T cell survival, activation and apoptosis rate in transgenic mice with overexpressed miR-21 were not different compared with wild-type mice. It seems that miR-21 regulates the T cell mediated immune response via a negative feedback mechanism. TCR transfers the antigen-activated signals to T cells and the three signal pathways implicated in this induction are: NFAT, AP-1 and NF-κB (22). Imbalance of NF-κB in T cells may lead to immuno-inflammatory responses mediated by T cells and malignant tumor genesis (23). We detected a large number of DNT cells in the spleen. This observation along with other observations such as enlargement of lymph nodes and spleens and presence of inflammatory cell infiltration in liver and lung were in line with the characteristics of human autoimmune lymphoid hyperplasia syndrome (ALPS).
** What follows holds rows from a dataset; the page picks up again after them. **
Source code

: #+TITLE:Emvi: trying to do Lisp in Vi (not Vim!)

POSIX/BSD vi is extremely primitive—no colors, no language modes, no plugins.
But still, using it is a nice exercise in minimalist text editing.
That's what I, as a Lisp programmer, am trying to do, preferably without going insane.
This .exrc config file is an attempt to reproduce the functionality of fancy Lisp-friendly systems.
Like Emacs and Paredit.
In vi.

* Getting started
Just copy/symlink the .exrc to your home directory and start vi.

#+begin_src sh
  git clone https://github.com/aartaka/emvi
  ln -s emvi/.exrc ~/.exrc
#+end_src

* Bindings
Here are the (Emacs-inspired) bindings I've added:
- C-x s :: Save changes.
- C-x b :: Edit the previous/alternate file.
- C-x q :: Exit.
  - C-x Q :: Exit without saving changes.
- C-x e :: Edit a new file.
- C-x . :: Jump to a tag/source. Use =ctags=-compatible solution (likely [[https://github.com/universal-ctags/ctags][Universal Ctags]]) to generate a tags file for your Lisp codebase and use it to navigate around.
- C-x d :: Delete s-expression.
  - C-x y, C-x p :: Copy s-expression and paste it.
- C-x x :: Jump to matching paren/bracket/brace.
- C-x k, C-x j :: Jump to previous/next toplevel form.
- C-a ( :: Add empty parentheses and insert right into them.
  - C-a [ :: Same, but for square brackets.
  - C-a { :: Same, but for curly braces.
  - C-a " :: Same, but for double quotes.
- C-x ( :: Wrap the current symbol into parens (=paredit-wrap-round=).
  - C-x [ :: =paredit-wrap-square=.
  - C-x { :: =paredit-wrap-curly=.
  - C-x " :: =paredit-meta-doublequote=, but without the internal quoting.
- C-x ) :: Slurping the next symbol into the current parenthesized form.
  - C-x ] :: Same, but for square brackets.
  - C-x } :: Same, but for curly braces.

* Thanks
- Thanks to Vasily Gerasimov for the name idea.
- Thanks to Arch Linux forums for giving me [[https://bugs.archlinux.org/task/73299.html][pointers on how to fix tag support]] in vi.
Although spontaneous ALPS occurred in miR-21 transgenic mice, the majority of ALPS patients may be affected by non-malignant enlargement of lymph nodes and spleen at a tender age. In these cases, the number of DNT cells increased significantly and IgG level in the serum was considerably elevated (24).

Spleen and lymph gland enlargement is often observed in 3-week old miR-21 transgenic mice and a peak is usually reached at 4 weeks after birth. In all young transgenic mice, we observed an increase in the number of DNT cells in the spleen, while IgGl, IgG2b, IgG2a, and IgG3 levels in 8-week old transgenic mice were higher than those in wild-type mice. These conditions were relieved at 52 weeks. miR-21 transgenic mice had an extremely high morbidity of pulmonary and hepatic inflammatory cell infiltration. Clinically, 4–5% of the ALPS patients have infiltrative pulmonary lesions and liver dysfunctions.

Genetic defects in typical ALPS patients mainly occur in the apoptosis pathway. These defects directly break the lymphocytes homeostasis and immune tolerance (25). Prior reports have shown that Fas gene mutation and Fas protein downregulation are the major causes for ALPS onset (26). Here, we demonstrated that miR-21 overexpression can downregulate the Fas expression in the GCB cells and finally lead to ALPS in transgenic mice. However, in transgenic mice, Fas dysfunction occurs in B cells with highly-expressed miR-21.

In our transgenic mice, a decrease in Fas expression on the surface of the natural B cells allowed an easy transformation into GCB cells. It seems that Fas downregulation in GCB cells may disturb lymphocyte homeostasis and excessive lymphoid hyperplasia. Furthermore, Fas downregulation in GCB cells can promote the survival of mature T cells. Usually, activated T cells lose their CD4 or CD8 co-receptors, therefore an accumulation in DNT cells may occur. These observations supported the idea that miR-21 is involved in ALPS pathogenesis and may provide a new explanation of ALPS pathogenesis, particularly in cases with viral infection and chronic inflammation. We believe that the miR-21 deficient mice experienced an autoimmune disease similar to ALPS.